"Ici tout est gris,
Les murs, les esprits, les rats la nuit"
(IAM, demain c'est loin).
A croire que ces vers ont été écrits à propos de Phnom Penh.
Triste capitale, qui contraste avec les merveilles que l'on a pu voir au Cambodge jusque là.
On y a traîné les pieds sous une chaleur étouffante à la recherche d'un endroit sympa et accueillant. On a scruté le centre ville, passé chaque rue au peigne fin, mais franchement on n'a rien trouvé, à part le centre culturel germano-cambodgien, le Metahouse, où on s'est réfugiés plus d'une fois au moment des projections de documentaires gratuites.
Polluée, bruyante et dénuée de charme, cette ville nous a paru sinistre, à l'image de son Histoire. Elle en effet été le théâtre d'un des plus sombres événements du XXè siècle, l'épicentre du régime Khmer rouge, là où tout a commencé. C'était le 17 avril de l'an 1975, proclamée "année zéro".
Phnom Penh a durant près de quatre ans hébergé la plus importante prison secrète du pays (Tuol Sleng ou S-21), centre de détention et de torture, duquel "les gens entrent mais ne sortent jamais". Une partie de la ville a aussi servi de fosses communes où ont été entassés les cadavres de femmes, d'hommes et d'enfants, sauvagement assassinés suite aux "arrestations par filiation". Les dirigeants disaient alors : "couper une mauvaise herbe ne suffit pas, il faut la déraciner". Macabre métaphore...
La visite du musée du génocide (S-21) a été, comme vous pouvez aisément l'imaginer, éprouvante.
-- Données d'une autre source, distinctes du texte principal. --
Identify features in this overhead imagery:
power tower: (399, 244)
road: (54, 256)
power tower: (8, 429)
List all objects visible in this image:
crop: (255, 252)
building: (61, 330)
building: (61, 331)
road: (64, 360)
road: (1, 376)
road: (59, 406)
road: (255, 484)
En lieu et place de l'ancien lycée Tuol Sleng transformé en prison de haute sécurité, le musée est fait de telle sorte que nous déambulons, audioguide dans les oreilles, de salles de torture en cellules. Des photos tapissent les murs, on devine des corps d'hommes mutilés, éventrés.
Plaies béantes et marres de sang.
Elles ont été prises lors de la libération de Phnom Penh par l'armée vietnamienne, au début de l'année 1979. Dans leur fuite, les dirigeants de la prison auront laissé ces quatorze cadavres, une partie des archives de leurs exactions et sept survivants. SEPT.
Entre quatorze et vingt mille personnes ont séjourné à S-21. Parmi elles, seules sept ont survécu.
Nous découvrons ensuite les visages des suppliciés, pris en photo à leur arrivée à la prison et compilées dans des registres méticuleusement tenus. Une voix off nous raconte l'histoire de certains, des survivants témoignent, des tortionnaires aussi. Des instruments de torture sont exposés, des crânes, des vêtements et des tableaux de Vann Nath, un des sept survivants sauvé pour ses talents artistiques, qui dépeignent les atrocités commises.
Bref, le musée du génocide justifie malgré tout un passage à Phnom Penh ... seulement si vous êtes certains de pouvoir supporter ce qu'il nous apprend.
Il en va, nous semble-t-il, de notre devoir de s'y rendre. Et de transmettre l'histoire de ce peuple meurtri.